Waktu seperti bergerak tergesa, dalam kurun waktu 17 tahun semenjak saya meninggalkan rumah, bocah-bocah itu tumbuh subur dalam balutan masa puber yang mendidih. Sedangkan angkatan tua satu-persatu tumbang, yang kata Chairil Anwar; “sebelum pada akhirnya kita menyerah”. Waktu benar-benar hakikat, dia menggulirkan generasi demi generasi, tak terbendung dan meyakinkan.
Maut terkadang datang merayap, tapi seringkali menyambar. Di penghujung Ramadhan kemarin tak kurang dari empat orang kembali menghadap Sang Khalik. Seseorang yang usianya belum genap 40 tahun, setelah sahur pamit sama istrinya hendak rebahan sambil menunggu adzan subuh. Ketika istrinya membangunkan untuk sholat dia telah lewat. Di kampung sebelah ada seorang pemuda yang baru menginjak 34, pada sebuah sore yang manis dia pergi memancing, menjelang maghrib seseorang menemukannya tengah mengambang di sungai, bajunya terkait akar. Entah apa penyebabnya. Sedangkan orang-orang yang usianya telah lanjut kebanyakan “dijemput” ketika terbaring di kamar tidur.
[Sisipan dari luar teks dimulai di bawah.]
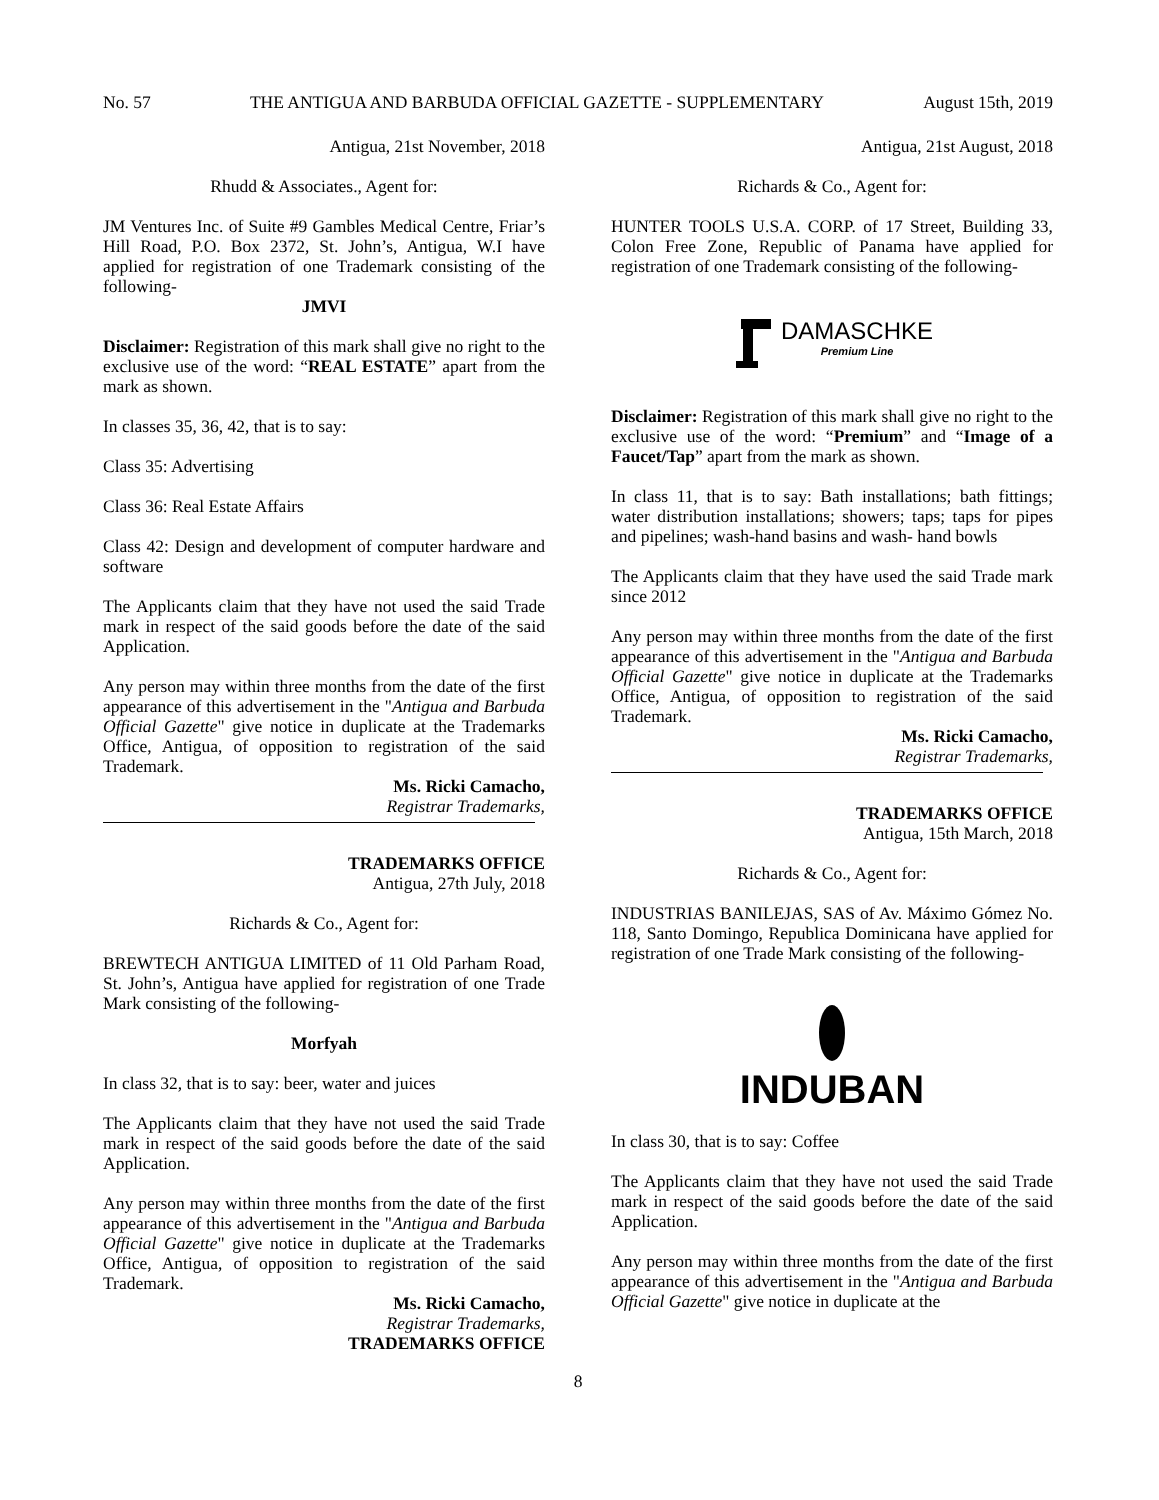No. 57 THE ANTIGUA AND BARBUDA OFFICIAL GAZETTE - SUPPLEMENTARY August 15th, 2019
Antigua, 21st November, 2018
Rhudd & Associates., Agent for:
JM Ventures Inc. of Suite #9 Gambles Medical Centre, Friar’s Hill Road, P.O. Box 2372, St. John’s, Antigua, W.I have applied for registration of one Trademark consisting of the following-
JMVI
Disclaimer: Registration of this mark shall give no right to the exclusive use of the word: “REAL ESTATE” apart from the mark as shown.
In classes 35, 36, 42, that is to say:
Class 35: Advertising
Class 36: Real Estate Affairs
Class 42: Design and development of computer hardware and software
The Applicants claim that they have not used the said Trade mark in respect of the said goods before the date of the said Application.
Any person may within three months from the date of the first appearance of this advertisement in the "Antigua and Barbuda Official Gazette" give notice in duplicate at the Trademarks Office, Antigua, of opposition to registration of the said Trademark.
Ms. Ricki Camacho,
Registrar Trademarks,
TRADEMARKS OFFICE
Antigua, 27th July, 2018
Richards & Co., Agent for:
BREWTECH ANTIGUA LIMITED of 11 Old Parham Road, St. John’s, Antigua have applied for registration of one Trade Mark consisting of the following-
Morfyah
In class 32, that is to say: beer, water and juices
The Applicants claim that they have not used the said Trade mark in respect of the said goods before the date of the said Application.
Any person may within three months from the date of the first appearance of this advertisement in the "Antigua and Barbuda Official Gazette" give notice in duplicate at the Trademarks Office, Antigua, of opposition to registration of the said Trademark.
Ms. Ricki Camacho,
Registrar Trademarks,
TRADEMARKS OFFICE
Antigua, 21st August, 2018
Richards & Co., Agent for:
HUNTER TOOLS U.S.A. CORP. of 17 Street, Building 33, Colon Free Zone, Republic of Panama have applied for registration of one Trademark consisting of the following-
DAMASCHKE
Premium Line
Disclaimer: Registration of this mark shall give no right to the exclusive use of the word: “Premium” and “Image of a Faucet/Tap” apart from the mark as shown.
In class 11, that is to say: Bath installations; bath fittings; water distribution installations; showers; taps; taps for pipes and pipelines; wash-hand basins and wash- hand bowls
The Applicants claim that they have used the said Trade mark since 2012
Any person may within three months from the date of the first appearance of this advertisement in the "Antigua and Barbuda Official Gazette" give notice in duplicate at the Trademarks Office, Antigua, of opposition to registration of the said Trademark.
Ms. Ricki Camacho,
Registrar Trademarks,
TRADEMARKS OFFICE
Antigua, 15th March, 2018
Richards & Co., Agent for:
INDUSTRIAS BANILEJAS, SAS of Av. Máximo Gómez No. 118, Santo Domingo, Republica Dominicana have applied for registration of one Trade Mark consisting of the following-
INDUBAN
In class 30, that is to say: Coffee
The Applicants claim that they have not used the said Trade mark in respect of the said goods before the date of the said Application.
Any person may within three months from the date of the first appearance of this advertisement in the "Antigua and Barbuda Official Gazette" give notice in duplicate at the
8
Kematian adalah pasti, sepasti 2+2=4, hanya saja dia diliputi misteri ihwal kapan datangnya. Dalam sebuah sajak yang berjudul “Pastoral” Acep Zamzam Noor menulis :
Maut bukanlah kabut yang mengendap-ngendap / Tapi salju / Yang berloncatan bagai waktu / Dan menyumbat pernapasanmu
Maut bukanlah kata-kata / Tapi doa / Yang memancar bagai cahaya sorga / Dan membakarmu tiba-tiba
Tapi meskipun berloncatan dan memancar, namun salju dan cahaya sorga belum mau menyentuh seorang tua yang tempat tinggalnya sekira 20 meter dari rumah saya. Dia seorang mantan Wedana, dan usianya telah menginjak 96 tahun. Tapi seorang tua yang tersisa itu tak mampu membendung pergantian generasi. Dia tak lebih sebagai penanda bahwa sebuah angkatan telah mendahului angkatan berikutnya. Jelas, tak ada seorang pun yang tahu apakah dalam waktu dekat Pak tua itu tengah diintai maut atau tidak.
Sama seperti tak seorang pun yang tahu, termasuk yang mudik kemarin, bahwa angka kecelakaan lalu-lintas yang merenggut nyawa terus memenuhi catatan kepolisian. Dia “mengambil” siapa saja yang dihendaki-Nya, dan menangguhkan siapa yang dikehendaki-Nya.
Begitulah maut, meskipun datang membabat, menggerus pergantian generasi, namun tetap menyimpan aura misteri yang membuat gentar dan menggetarkan. Saya akhiri catatan ini sebelum menjadi khotbah. [irf]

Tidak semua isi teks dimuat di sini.